A inflação para cada uma dessas faixas em junho e no acumulado do primeiro semestre foi a seguinte:
- Renda muito baixa (renda familiar abaixo de R$ 2.202 por mês): inflação de 0,2% em junho e 3,19% no 1.º semestre
- Renda baixa (R$ 2.202 a R$ 3.303): inflação de 0,21% em junho e 3,15% no 1.º semestre
- Renda média-baixa (R$ 3.303 a R$ 5.505): inflação de 0,23% em junho e 3,09% no 1.º semestre
- Renda média (R$ 5.505 a R$ 11.010): inflação de 0,24% em junho e 2,97% no 1.º semestre
- Renda média-alta (R$ 11.010 a R$ 22.020): inflação de 0,27% em junho e 3,04% no 1.º semestre
- Renda alta (acima de R$ 22.020): inflação de 0,28% em junho e 2,58% no 1.º semestre
No acumulado de janeiro a junho, contribuíram para a inflação da classe de baixa renda (3,2%) a alta de 3,6% no preço dos alimentos no domicílio e de 7% na energia elétrica. A faixa de renda alta tem a taxa menos elevada (2,6%), beneficiada pela queda média de 27,9% das passagens aéreas no período.
Alta nos preços continua perceptível para quem tem menos renda
Matheus Dias explica que, mesmo que a queda no preço dos alimentos tenha trazido um alívio inflacionário para as camadas de renda mais baixa, nem sempre há um benefício perceptível por essa faixa da população.
A inflação de alimentos subiu quase sem tréguas nos últimos anos, fazendo com que o nível de preços esteja muito alto. “Então, é bastante comum as pessoas de mais baixa renda alegarem que, apesar das quedas, os preços ainda estão muito altos”, afirma.
O elevado valor da cesta básica faz com que as pessoas de renda mais baixa recorram a alternativas para conseguir manter o consumo. “Muitas acabam recorrendo ao endividamento para conseguir consumir a cesta básica”, explica.
Tarifas de Trump podem baixar preço dos alimentos no Brasil
Segundo Dias, se as tarifas de 50% impostas por Donald Trump aos produtos brasileiros entrarem em vigor, elas podem ajudar a reduzir o preço dos alimentos no mercado interno.

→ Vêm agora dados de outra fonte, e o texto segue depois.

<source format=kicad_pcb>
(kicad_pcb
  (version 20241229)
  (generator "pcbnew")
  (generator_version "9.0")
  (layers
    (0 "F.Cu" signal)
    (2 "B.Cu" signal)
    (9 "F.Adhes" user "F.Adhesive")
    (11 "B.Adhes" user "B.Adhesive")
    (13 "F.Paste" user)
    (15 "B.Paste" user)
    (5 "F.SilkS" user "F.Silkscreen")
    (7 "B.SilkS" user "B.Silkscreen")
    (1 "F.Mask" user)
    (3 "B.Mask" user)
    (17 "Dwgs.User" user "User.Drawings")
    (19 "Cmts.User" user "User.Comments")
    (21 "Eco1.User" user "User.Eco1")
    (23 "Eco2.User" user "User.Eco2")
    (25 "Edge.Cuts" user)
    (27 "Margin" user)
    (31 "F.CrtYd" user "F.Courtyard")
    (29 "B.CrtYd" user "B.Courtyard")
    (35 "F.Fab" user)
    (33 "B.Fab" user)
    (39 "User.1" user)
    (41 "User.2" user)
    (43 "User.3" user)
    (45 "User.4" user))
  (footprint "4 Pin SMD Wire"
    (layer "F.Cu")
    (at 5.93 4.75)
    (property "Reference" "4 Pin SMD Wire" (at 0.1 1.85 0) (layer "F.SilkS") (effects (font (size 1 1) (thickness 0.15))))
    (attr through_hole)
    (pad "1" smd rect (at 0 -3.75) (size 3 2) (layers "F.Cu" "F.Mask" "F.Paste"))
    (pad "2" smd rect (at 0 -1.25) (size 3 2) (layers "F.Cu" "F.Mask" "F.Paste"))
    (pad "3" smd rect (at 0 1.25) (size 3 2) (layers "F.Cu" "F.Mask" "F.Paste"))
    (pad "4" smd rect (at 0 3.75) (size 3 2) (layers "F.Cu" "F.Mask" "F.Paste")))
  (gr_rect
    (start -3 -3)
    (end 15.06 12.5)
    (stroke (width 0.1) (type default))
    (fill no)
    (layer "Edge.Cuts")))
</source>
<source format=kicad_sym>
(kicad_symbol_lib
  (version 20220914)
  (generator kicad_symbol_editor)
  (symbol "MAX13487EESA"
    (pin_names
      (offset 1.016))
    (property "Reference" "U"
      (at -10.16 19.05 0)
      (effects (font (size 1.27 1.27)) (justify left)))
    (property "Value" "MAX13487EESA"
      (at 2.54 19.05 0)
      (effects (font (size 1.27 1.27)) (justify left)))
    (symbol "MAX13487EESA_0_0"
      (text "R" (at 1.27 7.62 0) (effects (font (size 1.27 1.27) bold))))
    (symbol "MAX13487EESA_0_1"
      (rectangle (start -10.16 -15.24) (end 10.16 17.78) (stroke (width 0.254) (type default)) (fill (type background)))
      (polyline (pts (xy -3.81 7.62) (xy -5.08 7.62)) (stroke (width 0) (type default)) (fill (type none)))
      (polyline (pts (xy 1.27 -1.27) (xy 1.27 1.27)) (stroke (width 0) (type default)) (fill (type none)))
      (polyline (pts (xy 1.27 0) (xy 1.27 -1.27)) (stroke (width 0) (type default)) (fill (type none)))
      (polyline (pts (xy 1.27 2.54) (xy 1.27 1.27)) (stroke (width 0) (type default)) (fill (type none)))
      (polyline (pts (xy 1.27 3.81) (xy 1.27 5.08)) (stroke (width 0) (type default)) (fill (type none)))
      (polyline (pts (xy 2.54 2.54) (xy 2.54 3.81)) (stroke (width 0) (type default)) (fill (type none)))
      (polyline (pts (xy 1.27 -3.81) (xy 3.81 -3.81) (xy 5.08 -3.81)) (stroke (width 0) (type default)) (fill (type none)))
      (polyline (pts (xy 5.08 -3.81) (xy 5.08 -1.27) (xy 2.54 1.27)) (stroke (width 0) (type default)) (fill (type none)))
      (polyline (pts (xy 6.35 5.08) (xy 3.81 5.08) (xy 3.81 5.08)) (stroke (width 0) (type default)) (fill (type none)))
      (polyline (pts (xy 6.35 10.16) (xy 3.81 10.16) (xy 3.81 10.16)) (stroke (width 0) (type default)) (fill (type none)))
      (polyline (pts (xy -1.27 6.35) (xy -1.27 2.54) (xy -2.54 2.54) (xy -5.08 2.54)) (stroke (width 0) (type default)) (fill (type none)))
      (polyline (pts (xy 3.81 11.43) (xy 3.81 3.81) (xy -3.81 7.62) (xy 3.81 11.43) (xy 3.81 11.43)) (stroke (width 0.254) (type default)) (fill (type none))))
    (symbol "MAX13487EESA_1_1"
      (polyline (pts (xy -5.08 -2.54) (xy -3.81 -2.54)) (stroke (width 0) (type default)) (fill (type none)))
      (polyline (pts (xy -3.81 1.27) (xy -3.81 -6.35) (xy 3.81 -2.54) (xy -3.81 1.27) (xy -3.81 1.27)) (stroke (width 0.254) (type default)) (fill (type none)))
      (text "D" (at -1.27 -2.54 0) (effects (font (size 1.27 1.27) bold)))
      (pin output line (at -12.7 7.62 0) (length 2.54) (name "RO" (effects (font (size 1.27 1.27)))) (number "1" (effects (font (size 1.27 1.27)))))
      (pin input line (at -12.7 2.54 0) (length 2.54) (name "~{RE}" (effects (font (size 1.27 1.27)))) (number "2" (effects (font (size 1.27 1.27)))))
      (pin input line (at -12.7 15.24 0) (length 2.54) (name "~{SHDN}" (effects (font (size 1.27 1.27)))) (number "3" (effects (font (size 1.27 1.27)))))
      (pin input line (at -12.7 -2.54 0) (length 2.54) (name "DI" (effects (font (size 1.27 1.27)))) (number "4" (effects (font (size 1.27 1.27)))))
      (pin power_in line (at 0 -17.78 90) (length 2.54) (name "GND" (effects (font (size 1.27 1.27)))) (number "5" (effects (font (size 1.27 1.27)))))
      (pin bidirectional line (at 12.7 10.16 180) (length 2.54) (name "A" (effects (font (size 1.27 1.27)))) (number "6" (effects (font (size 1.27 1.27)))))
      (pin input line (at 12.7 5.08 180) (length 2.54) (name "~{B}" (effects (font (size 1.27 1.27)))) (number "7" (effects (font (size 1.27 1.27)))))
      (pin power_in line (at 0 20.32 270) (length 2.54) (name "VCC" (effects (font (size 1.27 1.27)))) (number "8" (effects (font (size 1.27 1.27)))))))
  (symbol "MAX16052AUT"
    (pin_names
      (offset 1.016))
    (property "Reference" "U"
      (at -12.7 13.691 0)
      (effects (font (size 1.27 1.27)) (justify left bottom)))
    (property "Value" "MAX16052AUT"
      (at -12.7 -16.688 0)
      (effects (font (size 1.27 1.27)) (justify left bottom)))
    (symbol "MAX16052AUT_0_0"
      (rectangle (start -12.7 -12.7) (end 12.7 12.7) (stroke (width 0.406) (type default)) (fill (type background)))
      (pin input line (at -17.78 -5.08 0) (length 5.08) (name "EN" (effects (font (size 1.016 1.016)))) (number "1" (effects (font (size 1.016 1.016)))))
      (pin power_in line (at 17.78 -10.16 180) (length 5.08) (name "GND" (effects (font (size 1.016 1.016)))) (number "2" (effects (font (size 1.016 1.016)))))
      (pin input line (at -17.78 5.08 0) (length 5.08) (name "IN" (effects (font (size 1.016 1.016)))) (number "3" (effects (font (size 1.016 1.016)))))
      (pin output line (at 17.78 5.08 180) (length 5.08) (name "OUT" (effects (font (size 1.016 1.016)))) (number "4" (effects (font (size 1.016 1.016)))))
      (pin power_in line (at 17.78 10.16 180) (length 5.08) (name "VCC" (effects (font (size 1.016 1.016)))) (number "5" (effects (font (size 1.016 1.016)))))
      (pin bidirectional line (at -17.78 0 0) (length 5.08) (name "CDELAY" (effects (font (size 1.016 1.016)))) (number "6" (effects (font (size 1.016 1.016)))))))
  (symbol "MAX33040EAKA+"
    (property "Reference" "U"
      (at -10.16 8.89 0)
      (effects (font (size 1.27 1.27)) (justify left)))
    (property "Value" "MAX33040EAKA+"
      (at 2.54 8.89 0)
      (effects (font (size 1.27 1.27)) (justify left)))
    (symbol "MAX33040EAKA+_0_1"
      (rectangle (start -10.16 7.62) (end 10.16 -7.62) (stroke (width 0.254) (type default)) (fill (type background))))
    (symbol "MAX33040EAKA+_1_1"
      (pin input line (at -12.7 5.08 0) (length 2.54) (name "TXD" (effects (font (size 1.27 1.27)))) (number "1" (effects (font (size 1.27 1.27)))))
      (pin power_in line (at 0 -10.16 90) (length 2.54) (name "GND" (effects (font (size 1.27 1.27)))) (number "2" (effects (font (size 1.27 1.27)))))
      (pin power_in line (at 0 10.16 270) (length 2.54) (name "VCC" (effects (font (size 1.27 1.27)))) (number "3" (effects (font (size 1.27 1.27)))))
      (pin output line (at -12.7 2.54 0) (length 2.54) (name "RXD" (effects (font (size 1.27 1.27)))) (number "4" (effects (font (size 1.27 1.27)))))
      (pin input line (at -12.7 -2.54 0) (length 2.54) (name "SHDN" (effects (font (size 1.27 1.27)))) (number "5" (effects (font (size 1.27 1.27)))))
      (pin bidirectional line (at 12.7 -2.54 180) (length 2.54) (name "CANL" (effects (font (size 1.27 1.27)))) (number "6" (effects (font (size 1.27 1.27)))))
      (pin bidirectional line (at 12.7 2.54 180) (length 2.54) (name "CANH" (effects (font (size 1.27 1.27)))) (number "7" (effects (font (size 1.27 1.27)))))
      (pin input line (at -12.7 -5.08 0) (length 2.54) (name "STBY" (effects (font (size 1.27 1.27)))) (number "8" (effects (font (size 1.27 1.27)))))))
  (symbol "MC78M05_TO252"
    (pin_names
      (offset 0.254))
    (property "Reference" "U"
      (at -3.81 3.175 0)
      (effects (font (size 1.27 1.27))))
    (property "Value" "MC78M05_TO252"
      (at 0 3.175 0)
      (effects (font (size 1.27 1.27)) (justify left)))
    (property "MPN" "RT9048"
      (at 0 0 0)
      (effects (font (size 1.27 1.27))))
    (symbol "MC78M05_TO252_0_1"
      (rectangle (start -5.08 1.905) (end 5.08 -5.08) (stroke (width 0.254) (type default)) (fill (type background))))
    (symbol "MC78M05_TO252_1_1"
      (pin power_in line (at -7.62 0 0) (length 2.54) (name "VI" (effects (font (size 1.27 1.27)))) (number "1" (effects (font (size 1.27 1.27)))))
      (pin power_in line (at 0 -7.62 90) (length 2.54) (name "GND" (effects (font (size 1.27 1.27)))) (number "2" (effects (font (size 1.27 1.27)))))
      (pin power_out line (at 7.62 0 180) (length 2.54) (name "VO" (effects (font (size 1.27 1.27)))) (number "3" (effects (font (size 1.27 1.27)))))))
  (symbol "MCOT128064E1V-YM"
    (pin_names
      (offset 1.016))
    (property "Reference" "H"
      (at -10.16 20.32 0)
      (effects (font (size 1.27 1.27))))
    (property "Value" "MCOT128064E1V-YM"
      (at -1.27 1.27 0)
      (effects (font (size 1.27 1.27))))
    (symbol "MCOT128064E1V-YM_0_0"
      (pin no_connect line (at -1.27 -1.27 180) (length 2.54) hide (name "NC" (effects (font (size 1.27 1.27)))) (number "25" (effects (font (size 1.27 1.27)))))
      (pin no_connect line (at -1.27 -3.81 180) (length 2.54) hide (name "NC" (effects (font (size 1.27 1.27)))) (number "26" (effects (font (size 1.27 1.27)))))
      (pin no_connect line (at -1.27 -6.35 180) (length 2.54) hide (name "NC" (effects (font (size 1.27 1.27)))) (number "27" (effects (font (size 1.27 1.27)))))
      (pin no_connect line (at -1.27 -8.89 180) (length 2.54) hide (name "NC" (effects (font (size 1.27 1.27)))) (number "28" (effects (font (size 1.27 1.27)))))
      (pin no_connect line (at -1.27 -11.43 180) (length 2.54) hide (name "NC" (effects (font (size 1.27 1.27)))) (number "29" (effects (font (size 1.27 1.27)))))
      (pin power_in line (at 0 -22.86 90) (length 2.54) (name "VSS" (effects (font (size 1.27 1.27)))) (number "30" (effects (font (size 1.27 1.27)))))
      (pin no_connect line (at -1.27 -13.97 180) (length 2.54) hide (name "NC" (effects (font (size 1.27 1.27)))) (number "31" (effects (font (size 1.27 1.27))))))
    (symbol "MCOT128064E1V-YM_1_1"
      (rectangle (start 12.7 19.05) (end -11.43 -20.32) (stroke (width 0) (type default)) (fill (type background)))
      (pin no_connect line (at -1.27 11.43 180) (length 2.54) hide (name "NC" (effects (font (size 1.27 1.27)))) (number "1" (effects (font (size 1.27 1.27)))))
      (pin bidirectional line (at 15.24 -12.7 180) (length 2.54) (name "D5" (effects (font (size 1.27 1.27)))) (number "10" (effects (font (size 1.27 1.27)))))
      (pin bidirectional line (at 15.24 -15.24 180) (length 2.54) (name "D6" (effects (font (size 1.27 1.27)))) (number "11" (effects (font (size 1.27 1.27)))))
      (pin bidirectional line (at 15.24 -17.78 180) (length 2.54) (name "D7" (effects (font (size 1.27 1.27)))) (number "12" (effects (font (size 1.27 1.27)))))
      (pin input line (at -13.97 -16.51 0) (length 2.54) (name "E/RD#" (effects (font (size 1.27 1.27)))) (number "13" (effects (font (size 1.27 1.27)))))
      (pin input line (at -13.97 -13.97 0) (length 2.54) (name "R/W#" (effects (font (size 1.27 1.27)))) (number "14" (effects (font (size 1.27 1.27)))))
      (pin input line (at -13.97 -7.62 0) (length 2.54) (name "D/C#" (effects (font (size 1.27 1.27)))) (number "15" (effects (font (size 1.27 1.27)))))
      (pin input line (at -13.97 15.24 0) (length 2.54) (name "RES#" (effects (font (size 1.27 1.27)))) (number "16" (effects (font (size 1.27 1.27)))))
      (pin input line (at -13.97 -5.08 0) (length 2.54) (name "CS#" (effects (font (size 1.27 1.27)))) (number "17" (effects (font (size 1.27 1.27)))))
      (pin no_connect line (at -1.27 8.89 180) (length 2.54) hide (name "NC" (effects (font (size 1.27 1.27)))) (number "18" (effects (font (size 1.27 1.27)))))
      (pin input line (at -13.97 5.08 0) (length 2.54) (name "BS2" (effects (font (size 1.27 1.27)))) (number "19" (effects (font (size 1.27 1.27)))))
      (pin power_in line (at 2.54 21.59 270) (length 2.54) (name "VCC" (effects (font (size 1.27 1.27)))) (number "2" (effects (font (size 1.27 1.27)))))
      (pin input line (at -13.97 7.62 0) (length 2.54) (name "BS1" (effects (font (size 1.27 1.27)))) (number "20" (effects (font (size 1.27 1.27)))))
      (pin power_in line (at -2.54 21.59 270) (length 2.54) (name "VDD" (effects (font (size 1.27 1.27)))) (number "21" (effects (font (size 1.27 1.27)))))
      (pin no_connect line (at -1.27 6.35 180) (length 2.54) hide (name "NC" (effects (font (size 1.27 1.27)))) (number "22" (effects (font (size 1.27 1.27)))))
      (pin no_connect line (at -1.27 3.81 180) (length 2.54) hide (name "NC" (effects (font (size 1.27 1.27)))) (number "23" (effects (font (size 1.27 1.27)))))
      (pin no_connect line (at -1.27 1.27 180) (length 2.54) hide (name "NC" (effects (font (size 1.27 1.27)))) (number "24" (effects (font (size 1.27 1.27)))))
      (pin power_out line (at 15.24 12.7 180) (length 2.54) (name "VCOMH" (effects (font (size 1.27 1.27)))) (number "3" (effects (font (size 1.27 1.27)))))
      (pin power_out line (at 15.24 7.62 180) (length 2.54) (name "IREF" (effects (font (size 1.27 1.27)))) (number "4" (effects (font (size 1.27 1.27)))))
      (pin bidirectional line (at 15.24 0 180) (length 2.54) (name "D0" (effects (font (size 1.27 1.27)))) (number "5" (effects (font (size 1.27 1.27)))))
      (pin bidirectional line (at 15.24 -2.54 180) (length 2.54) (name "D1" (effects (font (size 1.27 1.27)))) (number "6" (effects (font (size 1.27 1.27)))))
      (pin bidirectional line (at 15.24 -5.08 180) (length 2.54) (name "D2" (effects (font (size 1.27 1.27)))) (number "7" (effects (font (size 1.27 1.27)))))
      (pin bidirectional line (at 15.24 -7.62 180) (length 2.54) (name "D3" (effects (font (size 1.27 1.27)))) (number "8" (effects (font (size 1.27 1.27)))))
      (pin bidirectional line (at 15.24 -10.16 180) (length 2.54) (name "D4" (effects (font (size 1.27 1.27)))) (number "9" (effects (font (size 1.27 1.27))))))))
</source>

Isso pode ocorrer caso setores exportadores de alimentos, principalmente, não consigam escoar a produção.
Nesse caso, em vez de irem para os EUA, os produtos podem ser direcionados para o mercado interno e, com a maior oferta, o preço tende a cair. De certa forma, é o que ocorreu em junho: com o aumento na safra e na oferta de alimentos, o preço caiu.
Por outro lado, em relação a produtos manufaturados, por exemplo, caso o Brasil estabeleça uma tarifa recíproca para importações dos EUA, o custo irá aumentar, pressionando os preços.